* Your objective:
Which lines below mention "click"? Pick each one out.

* The records:
_ _ _ _
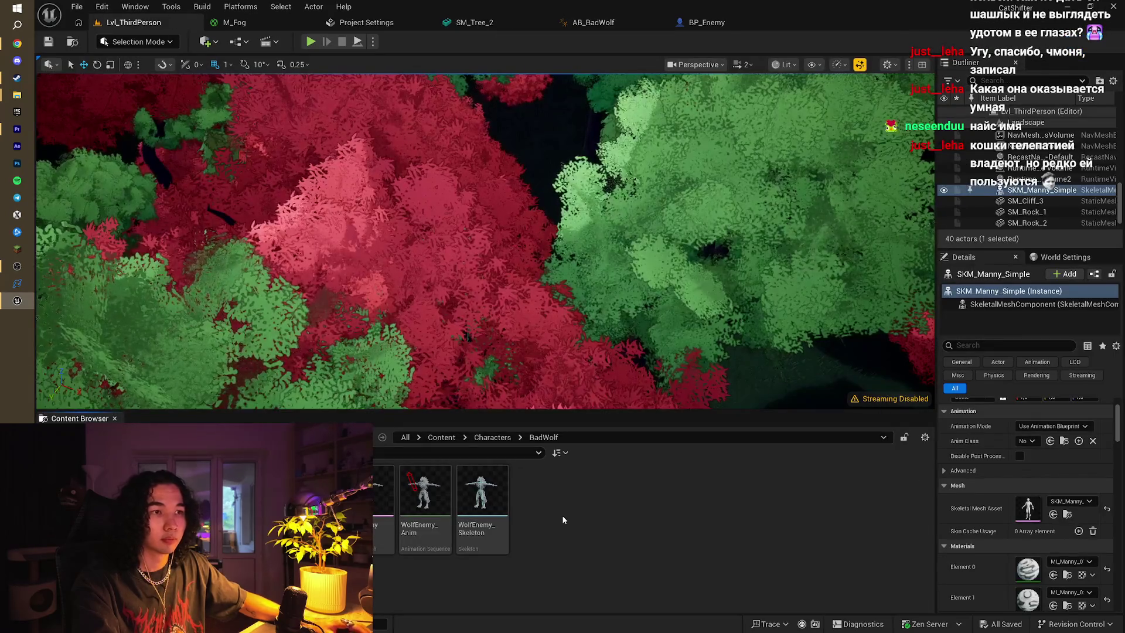
pyautogui.moveTo(17, 95)
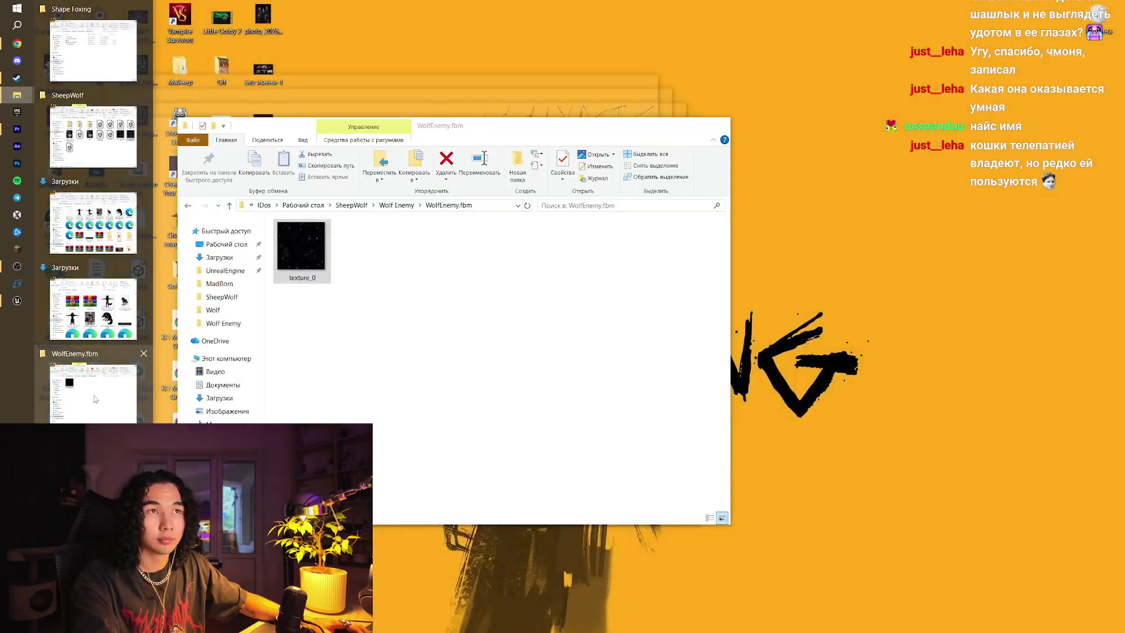
pyautogui.click(96, 399)
pyautogui.click(387, 206)
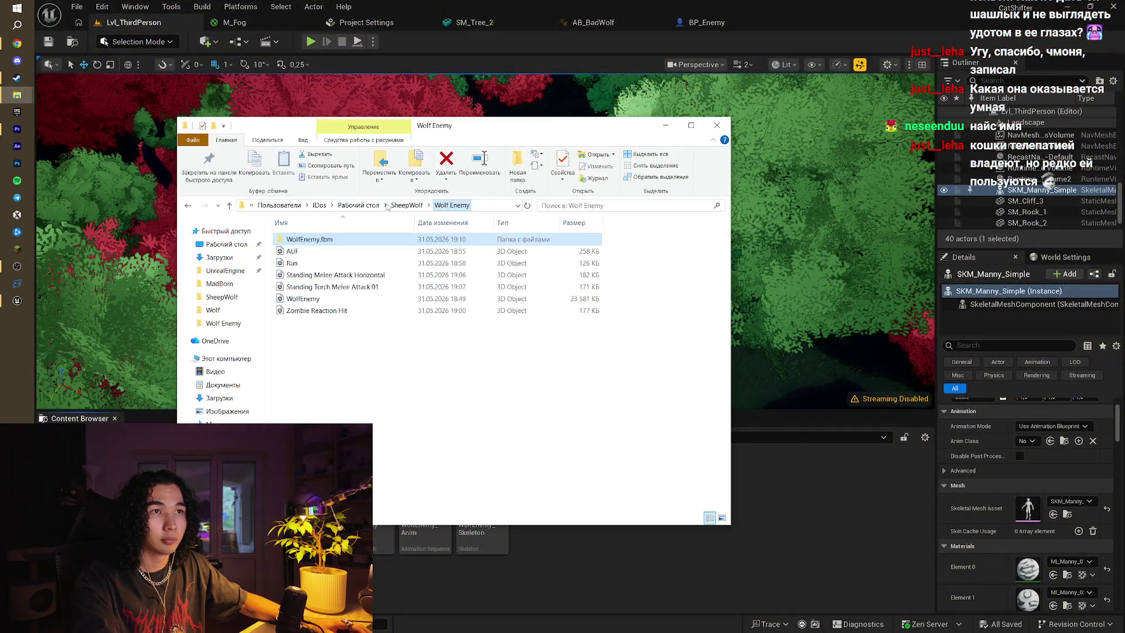
pyautogui.moveTo(306, 362); pyautogui.dragTo(320, 248)
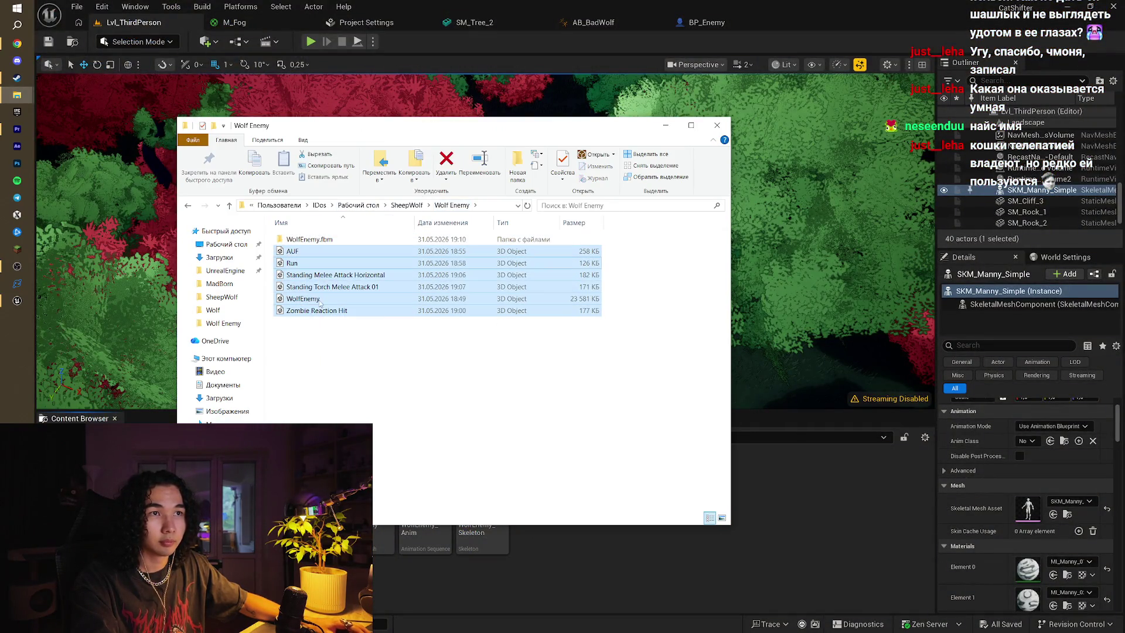
pyautogui.keyDown('ctrl'); pyautogui.click(313, 302); pyautogui.keyUp('ctrl')
pyautogui.moveTo(326, 288)
pyautogui.mouseDown()
pyautogui.moveTo(420, 331)
pyautogui.moveTo(659, 528)
pyautogui.moveTo(672, 557)
pyautogui.mouseUp()
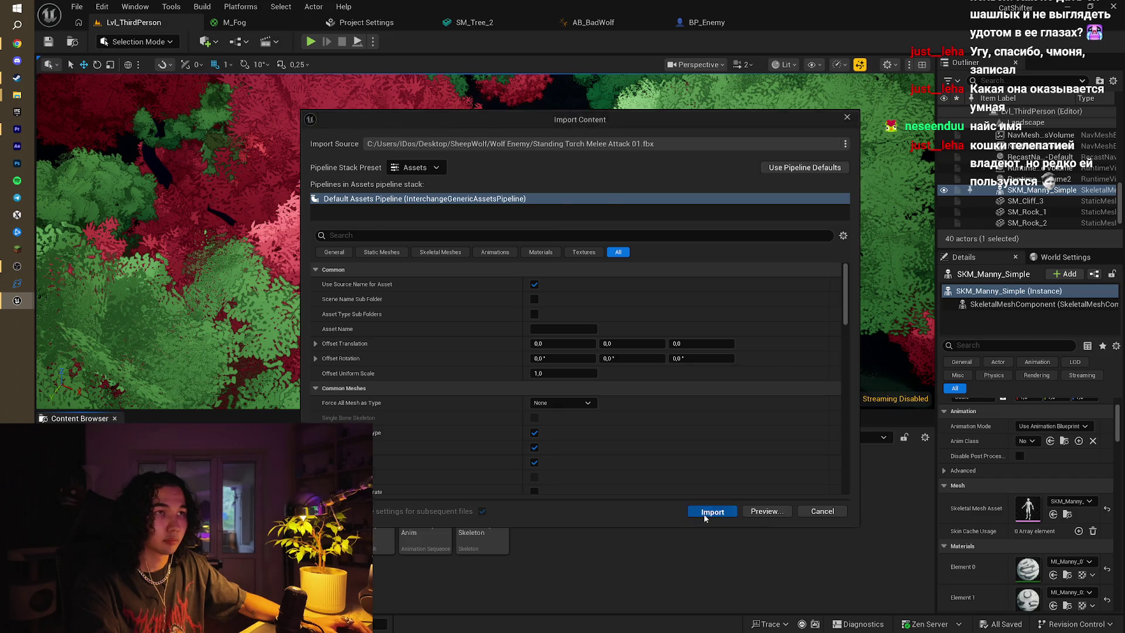
# Import the wolf animations, including Standing Torch Melee Attack 01, then switch to AB_BadWolf
pyautogui.click(706, 515)
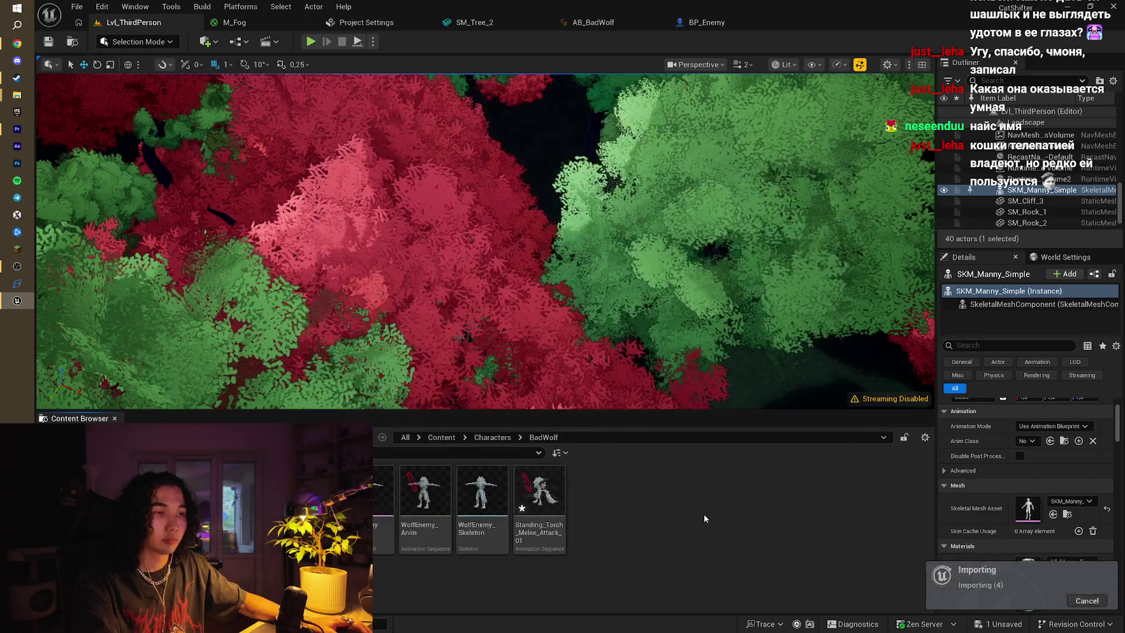
pyautogui.click(710, 578)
_ _ _ _
* Solution:
pyautogui.click(96, 399)
pyautogui.click(387, 206)
pyautogui.keyDown('ctrl'); pyautogui.click(313, 302); pyautogui.keyUp('ctrl')
pyautogui.click(706, 515)
pyautogui.click(710, 578)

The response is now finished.